Investing in this portfolio could provide returns by catering to different customer needs, as well as benefiting from the long-term growth potential of these popular tourist destinations and growing residential areas.
Overall, this portfolio mix offers a diversified investment opportunity in the Australian tourism industry, which could be a great fit for wholesale investors seeking exposure to this sector.
StayCo primarily generates its revenue through three main avenues: the sale of accommodation, related services, and asset management and caretaking of properties.
For the sale of accommodation, StayCo functions as a managing and letting agent, signing letting appointments with the owners of individual rooms or apartments within various properties. Its role involves facilitating the generation and distribution of room revenue, apportioning costs, and earning a letting fee in return.
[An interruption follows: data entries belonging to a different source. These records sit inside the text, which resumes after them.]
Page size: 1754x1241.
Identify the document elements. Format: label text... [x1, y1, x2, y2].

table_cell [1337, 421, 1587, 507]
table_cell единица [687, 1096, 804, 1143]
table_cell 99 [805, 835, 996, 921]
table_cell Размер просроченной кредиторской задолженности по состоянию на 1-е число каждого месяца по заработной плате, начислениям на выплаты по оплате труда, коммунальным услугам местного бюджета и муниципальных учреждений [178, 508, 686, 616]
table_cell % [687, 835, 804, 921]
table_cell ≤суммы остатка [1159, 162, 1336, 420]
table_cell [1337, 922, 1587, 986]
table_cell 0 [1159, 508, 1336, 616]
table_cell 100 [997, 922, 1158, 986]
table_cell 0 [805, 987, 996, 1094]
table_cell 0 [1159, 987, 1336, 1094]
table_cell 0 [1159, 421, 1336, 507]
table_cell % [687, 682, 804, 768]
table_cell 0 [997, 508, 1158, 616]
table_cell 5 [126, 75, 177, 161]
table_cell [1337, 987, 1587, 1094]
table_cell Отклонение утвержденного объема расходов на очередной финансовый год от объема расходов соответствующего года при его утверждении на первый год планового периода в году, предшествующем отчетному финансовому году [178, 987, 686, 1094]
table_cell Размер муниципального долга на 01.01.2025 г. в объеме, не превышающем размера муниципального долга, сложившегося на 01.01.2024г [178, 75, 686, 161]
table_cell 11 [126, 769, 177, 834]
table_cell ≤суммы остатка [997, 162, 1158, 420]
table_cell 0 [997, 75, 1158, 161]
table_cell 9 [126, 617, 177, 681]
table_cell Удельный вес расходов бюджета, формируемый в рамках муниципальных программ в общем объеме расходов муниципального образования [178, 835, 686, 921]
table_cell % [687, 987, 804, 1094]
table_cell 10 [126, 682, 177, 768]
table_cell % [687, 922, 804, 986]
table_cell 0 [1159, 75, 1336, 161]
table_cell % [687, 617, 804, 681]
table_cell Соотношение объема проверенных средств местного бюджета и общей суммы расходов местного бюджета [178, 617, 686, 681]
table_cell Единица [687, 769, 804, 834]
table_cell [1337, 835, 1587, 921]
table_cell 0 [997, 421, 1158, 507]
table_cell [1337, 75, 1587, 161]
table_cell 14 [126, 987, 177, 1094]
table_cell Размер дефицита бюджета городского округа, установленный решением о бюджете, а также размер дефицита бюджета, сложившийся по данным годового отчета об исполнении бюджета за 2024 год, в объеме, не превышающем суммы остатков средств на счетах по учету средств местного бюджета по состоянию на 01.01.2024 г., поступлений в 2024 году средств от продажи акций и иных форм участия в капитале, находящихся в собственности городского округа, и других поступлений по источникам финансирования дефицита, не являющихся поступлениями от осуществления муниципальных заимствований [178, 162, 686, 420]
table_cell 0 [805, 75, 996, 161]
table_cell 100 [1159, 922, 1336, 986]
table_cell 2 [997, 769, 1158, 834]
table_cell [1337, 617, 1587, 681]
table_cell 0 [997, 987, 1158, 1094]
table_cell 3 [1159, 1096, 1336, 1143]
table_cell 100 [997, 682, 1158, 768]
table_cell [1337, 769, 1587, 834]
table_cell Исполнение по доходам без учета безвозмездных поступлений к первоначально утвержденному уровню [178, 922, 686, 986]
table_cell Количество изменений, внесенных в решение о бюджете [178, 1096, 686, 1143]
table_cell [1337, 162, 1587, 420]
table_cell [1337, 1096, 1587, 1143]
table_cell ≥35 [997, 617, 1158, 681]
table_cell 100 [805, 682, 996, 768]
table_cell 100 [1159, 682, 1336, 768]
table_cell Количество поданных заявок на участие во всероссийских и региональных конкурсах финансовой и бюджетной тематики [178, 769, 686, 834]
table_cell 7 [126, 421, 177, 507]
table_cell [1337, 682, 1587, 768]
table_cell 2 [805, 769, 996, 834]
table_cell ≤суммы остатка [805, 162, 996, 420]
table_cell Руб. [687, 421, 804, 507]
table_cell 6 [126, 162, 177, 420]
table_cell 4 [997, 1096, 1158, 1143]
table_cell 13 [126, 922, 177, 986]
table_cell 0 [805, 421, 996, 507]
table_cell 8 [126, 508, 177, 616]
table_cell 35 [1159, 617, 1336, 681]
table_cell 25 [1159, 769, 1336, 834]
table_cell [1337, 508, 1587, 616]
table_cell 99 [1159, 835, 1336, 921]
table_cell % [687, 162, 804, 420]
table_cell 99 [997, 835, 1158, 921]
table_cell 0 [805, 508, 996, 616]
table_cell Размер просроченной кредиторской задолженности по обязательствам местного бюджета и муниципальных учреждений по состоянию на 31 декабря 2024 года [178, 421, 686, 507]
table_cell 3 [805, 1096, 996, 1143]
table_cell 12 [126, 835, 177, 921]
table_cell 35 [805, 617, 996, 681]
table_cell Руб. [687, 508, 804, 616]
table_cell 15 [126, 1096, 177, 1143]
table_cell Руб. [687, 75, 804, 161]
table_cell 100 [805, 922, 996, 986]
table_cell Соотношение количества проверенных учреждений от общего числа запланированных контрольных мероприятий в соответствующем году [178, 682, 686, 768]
In terms of related services, StayCo provides additional offerings like room cleaning, internet provision, in-room entertainment, food and beverage services, conferencing, tour bookings, among others. These services contribute to the overall revenue of the company.
Lastly, StayCo also earns revenue as the asset manager and caretaker of the properties. As part of this role, StayCo receives payments for services provided on behalf of the Body Corporate, which includes maintaining, cleaning, and repairing common areas of the property.
Most expenses in this business model are variable, meaning they fluctuate in proportion to the business's income. This is a cash flow-strong business with limited capital expenditure requirements. The Trust continues to aim for "capital-light" operating structures by signing management contracts over properties.
The Trust does not have significant ownership in any of the properties in its portfolio. This strategy allows StayCo to control a portfolio of high-quality real estate assets with relatively low upfront and ongoing capital commitments. It aims to strengthen its management interest in properties by strategically acquiring freehold ownership in specific areas within its properties, such as the lobby, restaurant, conference, or other areas.
However, it's essential to note that ongoing maintenance and refurbishment programs for the properties are typically funded by the property owners rather than StayCo.